The Story Behind Tasseo

2012-05-07 10:19:32 by jdixon

A little over a week ago I released the Tasseo dashboard. The response I got back was nothing short of astonishing. Tasseo is a Graphite dashboard, one of many to have been released in recent months. That fact alone led me to believe it would fly quietly under the radar. I couldn't have been more wrong; Tasseo (pronounced like Casio) tallied over 200 GitHub watchers in the first weekend, and should pass 300 today.

Tasseo was originally developed as a from-the-ground-up reimplementation of the Pulse dashboard we use at Heroku. Pulse has been a tremendously valuable tool for us; unfortunately, it has some drawbacks that make it a challenge to maintain.

First, Pulse's configuration is tightly coupled into the codebase. Second, the codebase is in Clojure; this is not a problem per se, but it means that anyone wanting to add new graphs has to ramp up on Clojure first. Third, it uses a custom aggregation mechanism powered by our event log stream; this in itself is not a bad thing, but it means we have to do more work than should be necessary just to render charts. Fourth, it only provides a limited window into our real-time metrics; it has no means to retrieve or render archived data. There were other issues driving our decision, but I think this is already a reasonable justification for alternatives.

We knew that we wanted something that could take advantage of our Graphite server. There are other dashboards out there that use Graphite, but none of them provide the real-time feedback that we get from Pulse. Configuration should be simple and not highly dependent on configuration management tools (e.g. Chef) nor woven into the source code. With those basic design criteria in mind, I started work on Tasseo.

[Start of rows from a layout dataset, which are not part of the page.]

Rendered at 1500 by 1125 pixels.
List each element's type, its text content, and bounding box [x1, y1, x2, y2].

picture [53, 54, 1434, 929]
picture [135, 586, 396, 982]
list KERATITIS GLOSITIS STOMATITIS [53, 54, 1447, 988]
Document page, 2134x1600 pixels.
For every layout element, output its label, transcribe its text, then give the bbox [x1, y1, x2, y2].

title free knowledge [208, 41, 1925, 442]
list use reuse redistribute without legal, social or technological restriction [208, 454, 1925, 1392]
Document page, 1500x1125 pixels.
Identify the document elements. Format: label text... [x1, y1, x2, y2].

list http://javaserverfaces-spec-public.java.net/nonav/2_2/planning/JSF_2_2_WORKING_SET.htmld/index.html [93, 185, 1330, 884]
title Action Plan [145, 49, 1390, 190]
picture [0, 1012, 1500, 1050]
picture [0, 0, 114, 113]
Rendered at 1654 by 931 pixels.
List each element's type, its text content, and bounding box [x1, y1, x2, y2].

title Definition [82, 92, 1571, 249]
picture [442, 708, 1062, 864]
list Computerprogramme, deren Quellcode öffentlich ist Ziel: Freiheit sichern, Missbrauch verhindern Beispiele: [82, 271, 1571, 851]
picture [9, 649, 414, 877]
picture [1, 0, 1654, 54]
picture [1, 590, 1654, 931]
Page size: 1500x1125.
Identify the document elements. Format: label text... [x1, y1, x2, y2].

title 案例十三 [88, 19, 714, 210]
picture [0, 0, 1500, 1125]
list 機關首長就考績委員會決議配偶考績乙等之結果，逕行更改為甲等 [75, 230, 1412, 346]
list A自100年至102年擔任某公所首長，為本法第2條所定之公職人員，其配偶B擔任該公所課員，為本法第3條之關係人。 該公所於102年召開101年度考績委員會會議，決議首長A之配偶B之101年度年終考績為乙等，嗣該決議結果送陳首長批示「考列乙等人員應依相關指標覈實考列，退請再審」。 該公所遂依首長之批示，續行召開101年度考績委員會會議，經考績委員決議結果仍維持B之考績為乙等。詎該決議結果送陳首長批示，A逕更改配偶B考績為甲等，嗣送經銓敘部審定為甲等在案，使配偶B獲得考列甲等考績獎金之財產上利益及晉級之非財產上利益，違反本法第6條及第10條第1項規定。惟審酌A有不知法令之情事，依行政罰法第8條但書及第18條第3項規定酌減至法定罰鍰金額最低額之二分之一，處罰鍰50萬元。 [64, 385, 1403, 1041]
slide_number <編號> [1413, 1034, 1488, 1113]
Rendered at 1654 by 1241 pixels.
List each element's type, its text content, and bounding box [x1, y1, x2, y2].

Almost from the beginning I settled on JSON as the configuration format. Each dashboard view exists as a .js file in the project's public/d directory. Although this is not strictly JSON (variables are used to define the metrics as well as metric and dashboard-level attributes), these files are completely separate from the codebase; a misconfigured or missing file will not cause the app to break. The format is simple and predictable.

// sample dashboard config
var metrics =
[
  {
    "alias": "pulse-events-per-second",
    "target": "pulse.pulse-events-per-second",
    "warning": 100,
    "critical": 500
  }
];

A very basic Sinatra application serves mainly to serve up the Javascript libraries. It reads the list of available dashboards and presents links to each of them on its index view.

I decided to use the Rickshaw toolkit for constructing charts. Rickshaw is a pleasant abstraction layer on top of d3.js. Each chart is a Javascript object, which makes it far less painful to render a pageful of graphs. Objects can easily be constructed, modified, passed around, and (when necessary) destroyed and recreated again. Rickshaw's code is easy to read and the documentation and examples are plentiful.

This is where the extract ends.